Recently, other computer systems have been developed that provide for more sophisticated creation and manipulation of electronic ink. Those applications (for example, drawing applications associated with Palm and PocketPC operating systems) can permit the capturing and storing of drawings. Those drawings include other properties associated with the ink strokes used to make up the drawings. For instance, line width and color may be stored with the ink. One goal of these systems is to replicate the look and feel of physical ink being applied to a piece of paper. However, physical ink on paper can have significant amounts of information not captured by the electronic collection of coordinates and connecting line segments. Some of this information may include outline structure and type of writing (such as handwriting or drawing).
In spite of the advances in electronic tablets and electronic ink, there are still several limitations with the performance of such electronic handwriting devices. For example, conventional free-form document editors cannot recognize nor provide continuous feedback to the user on document structure as the user inputs ink strokes on the tablet. Each line of handwriting is converted separately to text and aligned along a left margin of the screen. Accordingly, any indented formatting provided by the user for the ink strokes is not confirmed via feedback to the user and is subsequently lost on conversion to text.
Another problem with conventional free-form document editors is the blind conversion of ink to text. For example, ink can be converted to text and located in the screen in the exact location of the input ink strokes. However, that method merely provides electronic text without linking the text throughout the electronic document and without providing a current active context to the user between handwriting and text modes. Accordingly, the user cannot revise and edit the electronic text when it is converted in that manner. Additionally, the text cannot always be exported to other application programs such as a word processor application program.
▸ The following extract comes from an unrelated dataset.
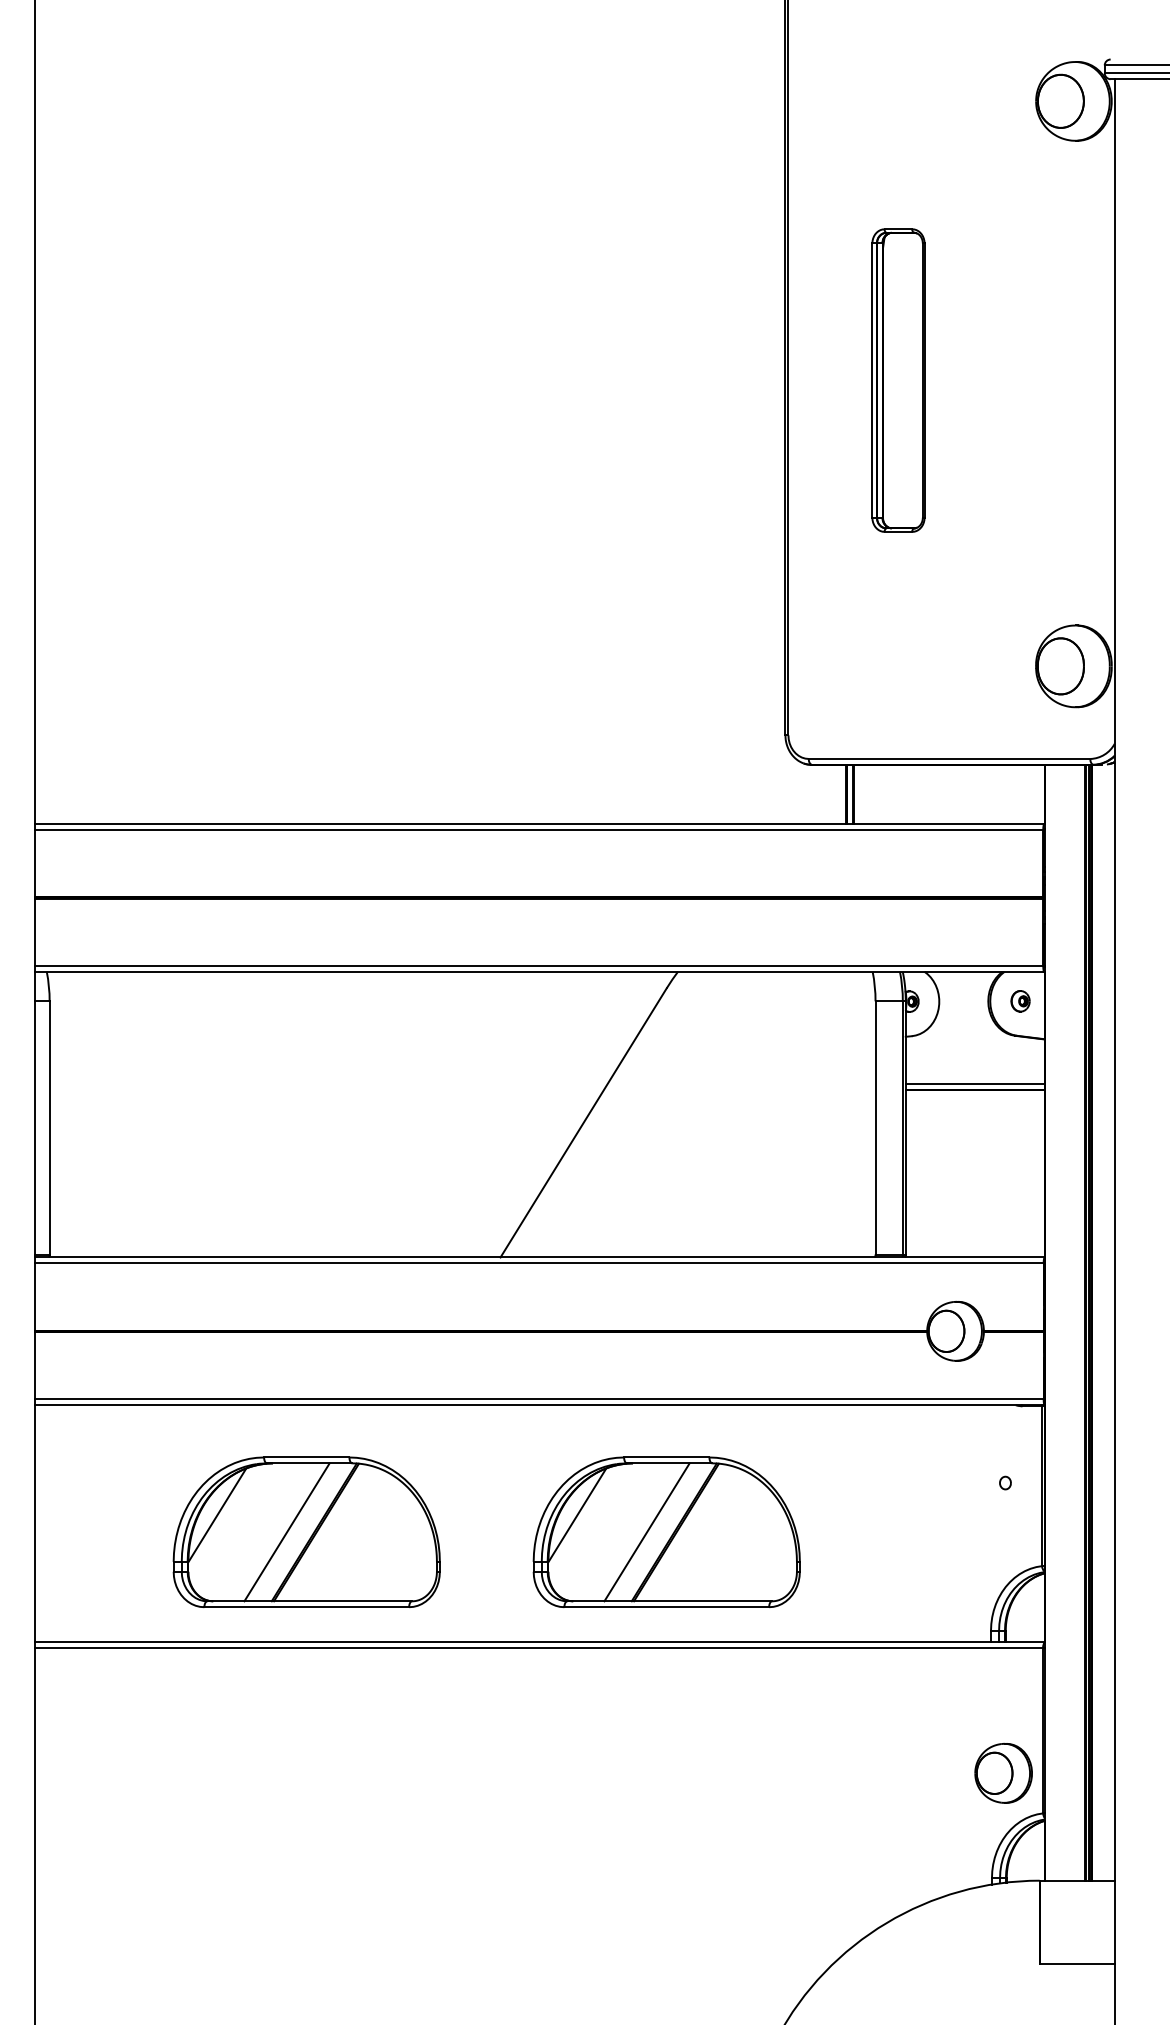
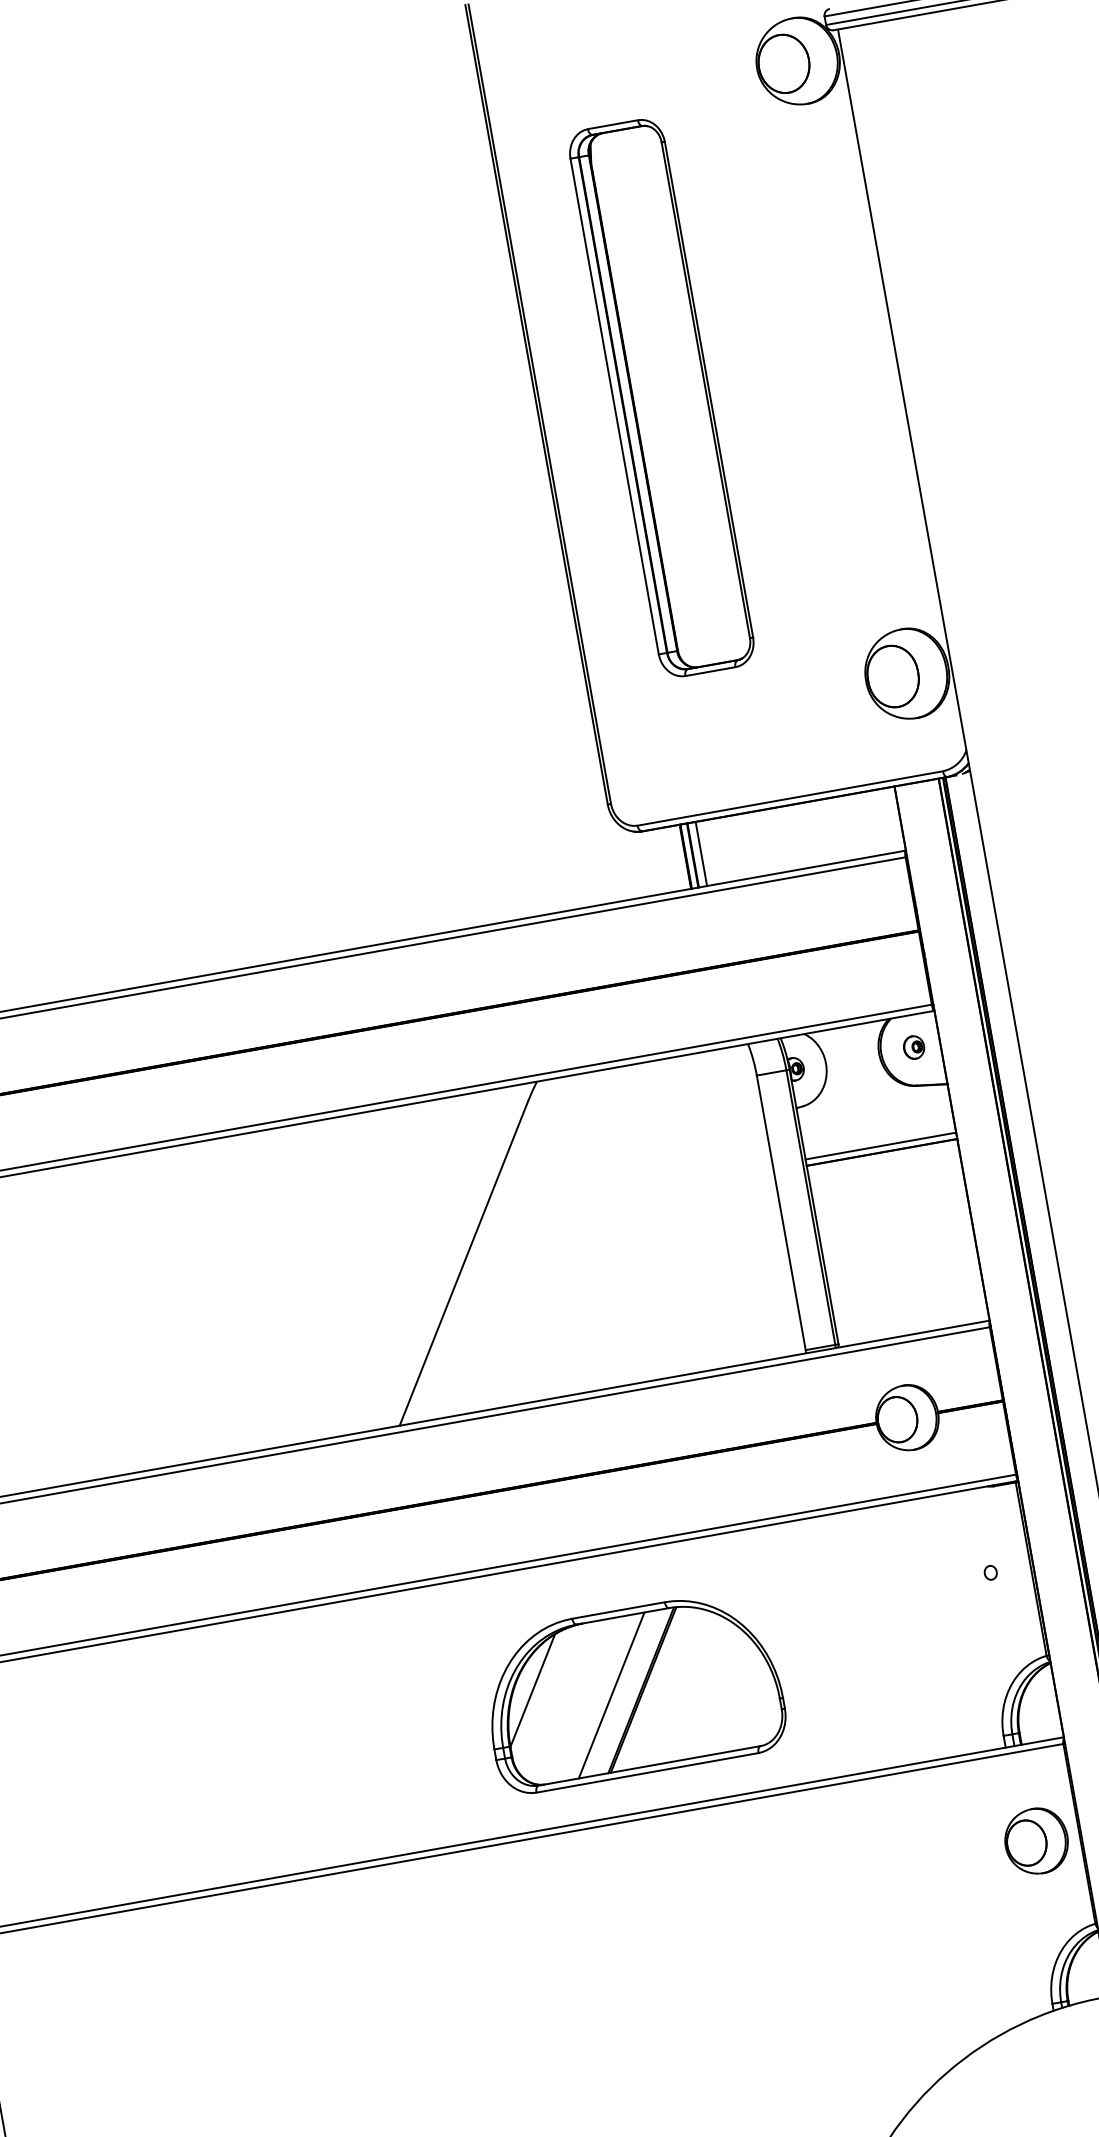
part: (898, 380) -> (661, 397), size x1.67
line: (861, 794) -> (701, 854), added
part: (306, 1531) -> (242, 1760), removed
part: (1003, 1772) -> (1036, 1840), moved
Another problem with conventional free-form document editors is a lack of continuous feedback regarding current active context, against which commands may be executed, and the type of ink input by the user. The types of ink include handwriting and drawing. The editor may erroneously classify handwriting as a drawing or the user may erroneously input an ink stroke into an area outside of a current ink group. However, the editor cannot indicate the classification to the user. Accordingly, the user does not know of the error until the user realizes that the ink was not converted to text. By that time, many lines of ink may be erroneously classified or inputted, causing excess work by the user to correct the formatting.
Accordingly, there is need in the art for improving handwriting recognition and conversion in free-form electronic documents. A further need exists for providing continuous feedback regarding the free-form document editor's current active context and classification of handwritten ink strokes. Additionally, a need exists in the art for continuously guiding the user's ink input to increase usability, predictability, and text recognition accuracy. A need also exists for allowing a user to input structured formatting for handwriting and for converting the formatting into text usable by other application programs while maintaining a current active context relationship between handwriting and text modes.